Beet Grapefruit SaladSteam the beets in a matter of minutes and toss with grapefruit and honey dressing. Sprinkle with nuts for a refreshing and tangy luncheon or dinner salad.

Serves 4.


  • 1 Tbsp honey
  • 1 tsp olive oil
  • 1 tsp apple cider vinegar
  • 1 tsp grapefruit zest, grated
  • 1/4 tsp onion powder
  • 1/4 tsp garlic powder
  • 1/4 tsp salt
  • 1/8 tsp black pepper
  • 4-6 beets with tops
  • 1 large grapefruit
  • 2-4 Tbsp pecans or other nuts (optional)

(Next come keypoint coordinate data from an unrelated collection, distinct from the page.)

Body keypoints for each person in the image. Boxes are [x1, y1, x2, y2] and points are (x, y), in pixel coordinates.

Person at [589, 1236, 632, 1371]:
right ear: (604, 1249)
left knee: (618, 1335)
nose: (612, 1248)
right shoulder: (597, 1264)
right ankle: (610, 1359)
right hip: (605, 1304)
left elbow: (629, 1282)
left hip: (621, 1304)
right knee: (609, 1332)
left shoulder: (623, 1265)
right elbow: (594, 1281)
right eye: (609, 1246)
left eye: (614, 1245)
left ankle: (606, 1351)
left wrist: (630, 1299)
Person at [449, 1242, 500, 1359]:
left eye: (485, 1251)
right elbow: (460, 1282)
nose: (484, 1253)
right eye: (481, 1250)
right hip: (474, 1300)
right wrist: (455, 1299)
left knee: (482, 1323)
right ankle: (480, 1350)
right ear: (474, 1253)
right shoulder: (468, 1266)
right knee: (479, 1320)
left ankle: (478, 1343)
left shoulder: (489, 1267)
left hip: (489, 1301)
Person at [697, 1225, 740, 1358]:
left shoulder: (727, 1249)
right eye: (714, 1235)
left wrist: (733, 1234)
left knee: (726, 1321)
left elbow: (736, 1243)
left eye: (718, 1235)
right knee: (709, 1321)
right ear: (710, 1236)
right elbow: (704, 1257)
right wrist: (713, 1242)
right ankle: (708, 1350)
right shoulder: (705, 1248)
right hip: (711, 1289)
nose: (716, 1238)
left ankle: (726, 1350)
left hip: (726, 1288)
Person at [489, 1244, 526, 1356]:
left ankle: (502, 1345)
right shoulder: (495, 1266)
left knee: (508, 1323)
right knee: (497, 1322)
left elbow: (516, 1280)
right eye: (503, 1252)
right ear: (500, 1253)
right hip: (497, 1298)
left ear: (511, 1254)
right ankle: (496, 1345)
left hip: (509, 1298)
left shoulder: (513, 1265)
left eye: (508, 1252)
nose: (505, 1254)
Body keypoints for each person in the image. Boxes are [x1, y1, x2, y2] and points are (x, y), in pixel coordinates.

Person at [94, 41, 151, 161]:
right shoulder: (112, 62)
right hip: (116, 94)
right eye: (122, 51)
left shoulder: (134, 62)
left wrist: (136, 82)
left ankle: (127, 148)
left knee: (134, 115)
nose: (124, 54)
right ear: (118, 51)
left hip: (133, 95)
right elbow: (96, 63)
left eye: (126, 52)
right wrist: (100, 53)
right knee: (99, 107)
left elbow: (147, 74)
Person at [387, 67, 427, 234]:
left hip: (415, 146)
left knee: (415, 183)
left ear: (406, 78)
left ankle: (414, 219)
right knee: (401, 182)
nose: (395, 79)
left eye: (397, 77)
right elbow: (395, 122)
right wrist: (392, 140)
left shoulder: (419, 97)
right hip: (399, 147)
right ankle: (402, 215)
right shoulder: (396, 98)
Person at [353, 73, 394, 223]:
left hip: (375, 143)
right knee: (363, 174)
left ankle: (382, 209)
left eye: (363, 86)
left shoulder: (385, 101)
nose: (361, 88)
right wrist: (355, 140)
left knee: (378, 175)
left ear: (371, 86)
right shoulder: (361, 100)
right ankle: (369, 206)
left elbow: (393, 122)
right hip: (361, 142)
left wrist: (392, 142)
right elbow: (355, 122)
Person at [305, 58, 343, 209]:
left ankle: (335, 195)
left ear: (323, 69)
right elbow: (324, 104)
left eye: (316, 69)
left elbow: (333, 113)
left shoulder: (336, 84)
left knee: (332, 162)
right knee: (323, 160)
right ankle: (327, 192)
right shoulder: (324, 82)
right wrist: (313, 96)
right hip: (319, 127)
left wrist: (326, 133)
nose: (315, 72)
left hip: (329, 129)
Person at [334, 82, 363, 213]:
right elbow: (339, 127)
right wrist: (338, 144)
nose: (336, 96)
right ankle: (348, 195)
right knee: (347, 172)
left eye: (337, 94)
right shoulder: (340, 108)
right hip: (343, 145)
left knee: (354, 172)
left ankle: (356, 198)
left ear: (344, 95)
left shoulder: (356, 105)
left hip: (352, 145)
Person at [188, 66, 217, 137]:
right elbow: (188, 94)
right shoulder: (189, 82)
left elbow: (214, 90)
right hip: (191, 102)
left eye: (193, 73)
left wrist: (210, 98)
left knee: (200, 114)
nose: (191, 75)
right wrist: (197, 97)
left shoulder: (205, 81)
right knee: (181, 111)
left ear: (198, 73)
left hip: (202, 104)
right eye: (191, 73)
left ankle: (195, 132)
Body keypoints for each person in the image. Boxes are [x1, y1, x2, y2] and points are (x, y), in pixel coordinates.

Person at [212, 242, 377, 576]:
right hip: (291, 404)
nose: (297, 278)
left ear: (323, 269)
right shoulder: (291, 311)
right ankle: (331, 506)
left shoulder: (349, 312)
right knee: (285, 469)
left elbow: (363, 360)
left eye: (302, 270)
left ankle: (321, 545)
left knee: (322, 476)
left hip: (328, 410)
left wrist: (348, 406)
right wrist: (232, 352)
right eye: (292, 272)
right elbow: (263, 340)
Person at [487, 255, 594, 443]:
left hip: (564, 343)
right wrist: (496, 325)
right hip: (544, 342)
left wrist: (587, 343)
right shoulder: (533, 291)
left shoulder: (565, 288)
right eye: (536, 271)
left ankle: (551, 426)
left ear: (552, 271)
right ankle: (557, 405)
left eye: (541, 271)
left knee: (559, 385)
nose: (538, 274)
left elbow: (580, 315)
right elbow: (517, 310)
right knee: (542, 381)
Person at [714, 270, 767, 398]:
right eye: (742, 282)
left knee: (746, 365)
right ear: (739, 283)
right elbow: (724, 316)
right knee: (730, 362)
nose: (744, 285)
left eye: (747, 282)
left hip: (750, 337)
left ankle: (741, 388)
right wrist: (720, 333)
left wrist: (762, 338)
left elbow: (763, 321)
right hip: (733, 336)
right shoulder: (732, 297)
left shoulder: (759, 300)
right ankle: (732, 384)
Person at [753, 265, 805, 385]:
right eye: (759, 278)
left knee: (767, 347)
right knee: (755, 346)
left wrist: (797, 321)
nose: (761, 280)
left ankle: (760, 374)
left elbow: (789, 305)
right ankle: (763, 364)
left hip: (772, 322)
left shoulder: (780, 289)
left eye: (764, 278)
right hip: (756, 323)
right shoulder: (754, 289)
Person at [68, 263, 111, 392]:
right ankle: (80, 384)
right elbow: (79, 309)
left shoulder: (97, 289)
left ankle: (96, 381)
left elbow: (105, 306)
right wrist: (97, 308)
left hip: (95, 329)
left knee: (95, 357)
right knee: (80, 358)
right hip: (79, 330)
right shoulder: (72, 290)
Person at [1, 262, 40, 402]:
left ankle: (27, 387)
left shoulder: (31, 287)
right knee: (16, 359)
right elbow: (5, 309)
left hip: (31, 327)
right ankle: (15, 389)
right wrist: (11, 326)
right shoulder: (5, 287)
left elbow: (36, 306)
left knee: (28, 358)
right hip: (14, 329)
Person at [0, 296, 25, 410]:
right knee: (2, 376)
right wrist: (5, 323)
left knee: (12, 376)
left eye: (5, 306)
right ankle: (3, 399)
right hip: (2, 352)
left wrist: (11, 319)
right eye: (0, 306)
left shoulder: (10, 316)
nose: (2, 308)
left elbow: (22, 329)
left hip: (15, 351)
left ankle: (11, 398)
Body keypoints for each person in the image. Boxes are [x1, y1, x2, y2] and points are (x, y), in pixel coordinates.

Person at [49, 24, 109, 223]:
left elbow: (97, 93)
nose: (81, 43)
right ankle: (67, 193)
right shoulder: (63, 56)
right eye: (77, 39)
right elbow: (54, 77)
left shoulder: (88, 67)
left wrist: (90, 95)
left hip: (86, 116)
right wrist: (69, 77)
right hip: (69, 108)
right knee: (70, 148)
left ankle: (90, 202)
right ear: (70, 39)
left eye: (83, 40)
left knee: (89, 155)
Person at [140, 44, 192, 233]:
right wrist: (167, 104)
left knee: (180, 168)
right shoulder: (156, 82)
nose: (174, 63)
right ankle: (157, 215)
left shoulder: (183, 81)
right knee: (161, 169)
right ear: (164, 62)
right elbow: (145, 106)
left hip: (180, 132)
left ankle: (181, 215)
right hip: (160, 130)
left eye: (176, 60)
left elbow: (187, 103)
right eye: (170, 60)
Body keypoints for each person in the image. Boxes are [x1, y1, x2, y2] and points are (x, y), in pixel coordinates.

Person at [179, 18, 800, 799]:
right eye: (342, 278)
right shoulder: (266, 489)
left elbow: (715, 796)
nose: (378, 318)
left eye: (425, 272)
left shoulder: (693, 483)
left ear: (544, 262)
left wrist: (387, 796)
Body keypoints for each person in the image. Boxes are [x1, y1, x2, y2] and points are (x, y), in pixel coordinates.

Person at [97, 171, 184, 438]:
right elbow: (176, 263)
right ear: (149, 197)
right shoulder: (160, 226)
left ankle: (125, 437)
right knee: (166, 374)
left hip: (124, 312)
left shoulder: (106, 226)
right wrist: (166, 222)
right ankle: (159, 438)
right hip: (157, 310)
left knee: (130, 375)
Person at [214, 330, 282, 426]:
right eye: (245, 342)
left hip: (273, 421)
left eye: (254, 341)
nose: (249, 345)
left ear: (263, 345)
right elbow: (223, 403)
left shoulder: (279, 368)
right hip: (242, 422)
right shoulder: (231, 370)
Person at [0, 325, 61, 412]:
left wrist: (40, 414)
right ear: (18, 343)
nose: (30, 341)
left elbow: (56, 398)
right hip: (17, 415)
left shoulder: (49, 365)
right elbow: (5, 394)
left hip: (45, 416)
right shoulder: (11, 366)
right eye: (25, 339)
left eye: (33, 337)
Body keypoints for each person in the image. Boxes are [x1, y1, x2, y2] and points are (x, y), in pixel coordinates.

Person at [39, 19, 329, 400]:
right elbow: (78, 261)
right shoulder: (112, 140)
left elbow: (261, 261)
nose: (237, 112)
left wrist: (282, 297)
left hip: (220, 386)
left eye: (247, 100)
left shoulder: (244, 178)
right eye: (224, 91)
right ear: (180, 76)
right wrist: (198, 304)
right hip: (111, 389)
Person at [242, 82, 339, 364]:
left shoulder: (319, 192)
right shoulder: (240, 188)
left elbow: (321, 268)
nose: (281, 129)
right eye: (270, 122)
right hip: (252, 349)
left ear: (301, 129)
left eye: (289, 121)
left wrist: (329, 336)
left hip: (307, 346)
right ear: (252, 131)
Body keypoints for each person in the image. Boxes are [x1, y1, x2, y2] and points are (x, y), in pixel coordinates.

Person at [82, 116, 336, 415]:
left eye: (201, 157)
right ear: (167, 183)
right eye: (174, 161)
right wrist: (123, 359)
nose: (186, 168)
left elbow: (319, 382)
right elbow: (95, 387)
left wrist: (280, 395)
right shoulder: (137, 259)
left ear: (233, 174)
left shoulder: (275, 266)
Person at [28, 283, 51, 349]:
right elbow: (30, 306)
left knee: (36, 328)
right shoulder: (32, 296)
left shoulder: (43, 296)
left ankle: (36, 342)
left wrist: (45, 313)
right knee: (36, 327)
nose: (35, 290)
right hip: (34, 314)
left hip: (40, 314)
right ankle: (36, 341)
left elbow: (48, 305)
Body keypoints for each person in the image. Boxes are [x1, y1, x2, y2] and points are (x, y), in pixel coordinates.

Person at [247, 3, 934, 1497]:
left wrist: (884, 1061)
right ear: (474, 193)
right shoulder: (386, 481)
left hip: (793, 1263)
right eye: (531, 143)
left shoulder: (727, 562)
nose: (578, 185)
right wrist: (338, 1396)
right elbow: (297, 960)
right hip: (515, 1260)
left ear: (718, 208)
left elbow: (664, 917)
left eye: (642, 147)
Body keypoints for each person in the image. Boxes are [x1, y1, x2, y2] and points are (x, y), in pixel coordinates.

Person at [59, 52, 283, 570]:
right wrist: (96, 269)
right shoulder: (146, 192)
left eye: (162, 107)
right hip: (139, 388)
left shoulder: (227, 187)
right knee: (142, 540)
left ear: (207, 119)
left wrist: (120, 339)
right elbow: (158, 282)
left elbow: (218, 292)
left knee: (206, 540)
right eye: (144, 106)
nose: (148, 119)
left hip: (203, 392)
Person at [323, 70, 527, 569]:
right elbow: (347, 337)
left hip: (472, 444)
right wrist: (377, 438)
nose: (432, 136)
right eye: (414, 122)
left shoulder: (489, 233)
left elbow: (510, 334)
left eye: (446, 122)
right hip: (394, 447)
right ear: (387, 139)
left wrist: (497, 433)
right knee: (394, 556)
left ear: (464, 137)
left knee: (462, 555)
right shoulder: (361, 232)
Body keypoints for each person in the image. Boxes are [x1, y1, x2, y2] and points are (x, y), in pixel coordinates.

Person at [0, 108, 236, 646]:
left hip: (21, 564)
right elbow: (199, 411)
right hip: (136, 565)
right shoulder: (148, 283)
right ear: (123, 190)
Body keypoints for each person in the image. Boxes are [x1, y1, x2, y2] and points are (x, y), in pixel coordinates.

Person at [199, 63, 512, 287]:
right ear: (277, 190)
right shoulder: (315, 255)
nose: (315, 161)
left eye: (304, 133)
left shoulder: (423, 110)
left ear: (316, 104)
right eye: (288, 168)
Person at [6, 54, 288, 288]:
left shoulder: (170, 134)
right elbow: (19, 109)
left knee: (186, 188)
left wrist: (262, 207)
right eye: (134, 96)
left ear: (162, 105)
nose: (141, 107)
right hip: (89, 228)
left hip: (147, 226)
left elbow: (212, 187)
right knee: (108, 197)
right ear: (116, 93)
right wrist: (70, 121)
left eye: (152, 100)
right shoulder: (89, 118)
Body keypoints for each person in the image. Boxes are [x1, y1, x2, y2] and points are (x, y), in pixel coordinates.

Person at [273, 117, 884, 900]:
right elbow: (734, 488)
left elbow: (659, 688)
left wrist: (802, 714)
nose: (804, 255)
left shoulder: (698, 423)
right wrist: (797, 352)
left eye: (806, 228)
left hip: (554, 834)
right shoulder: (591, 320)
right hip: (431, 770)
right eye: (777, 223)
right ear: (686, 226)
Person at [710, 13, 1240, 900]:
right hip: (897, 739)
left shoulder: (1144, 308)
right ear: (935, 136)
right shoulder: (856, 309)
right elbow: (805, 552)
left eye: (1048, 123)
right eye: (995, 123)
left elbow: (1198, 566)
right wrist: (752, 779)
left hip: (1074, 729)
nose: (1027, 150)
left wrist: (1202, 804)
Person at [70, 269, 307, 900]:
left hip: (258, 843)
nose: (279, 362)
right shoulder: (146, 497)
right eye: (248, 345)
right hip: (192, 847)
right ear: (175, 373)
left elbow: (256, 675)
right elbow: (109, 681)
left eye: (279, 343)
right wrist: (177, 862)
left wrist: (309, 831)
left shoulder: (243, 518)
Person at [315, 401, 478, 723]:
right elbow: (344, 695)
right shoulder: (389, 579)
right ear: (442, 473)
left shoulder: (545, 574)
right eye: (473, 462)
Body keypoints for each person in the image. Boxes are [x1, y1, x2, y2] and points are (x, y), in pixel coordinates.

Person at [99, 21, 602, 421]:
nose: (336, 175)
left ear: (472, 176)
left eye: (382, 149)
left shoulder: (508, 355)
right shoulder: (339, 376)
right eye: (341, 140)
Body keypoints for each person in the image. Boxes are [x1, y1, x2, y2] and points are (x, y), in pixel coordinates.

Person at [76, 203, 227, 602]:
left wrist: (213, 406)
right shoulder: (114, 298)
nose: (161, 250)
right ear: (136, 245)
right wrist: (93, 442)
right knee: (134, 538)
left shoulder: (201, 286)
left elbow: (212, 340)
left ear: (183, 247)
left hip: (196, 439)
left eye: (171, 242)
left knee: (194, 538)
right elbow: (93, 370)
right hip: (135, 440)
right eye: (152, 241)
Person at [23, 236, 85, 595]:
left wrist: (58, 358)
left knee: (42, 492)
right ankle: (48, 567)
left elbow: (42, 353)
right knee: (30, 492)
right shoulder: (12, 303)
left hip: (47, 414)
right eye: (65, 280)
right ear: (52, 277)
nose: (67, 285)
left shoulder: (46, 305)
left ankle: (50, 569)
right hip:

  1. In a small bowl, whisk together the honey, olive oil, vinegar, grapefruit zest, onion powder, garlic powder, salt and pepper. Set this dressing aside.
  2. Peel the beet roots and slice them about 1/3 inch thick. Keep the beet greens separate, cutting them into 1 inch lengths. Heat water in a steamer until boiling. Add the beet root slices, cover, and steam 8 minutes. Add the beet greens and steam another 4 minutes. Carefully remove all from the steamer. (Beets will be very hot and can create stains.) Place beet slices and greens in a large bowl and allow to cool at least 20 minutes.
  3. With a paring knife, peel the grapefruit and remove the sections between the membranes. Cut in bite-sized pieces and add to the bowl of beets. Pour the dressing over the salad and toss gently. Serve immediately or refrigerate in a tightly sealed dish for service within the next few days. Sprinkle with nuts if desired immediately before serving.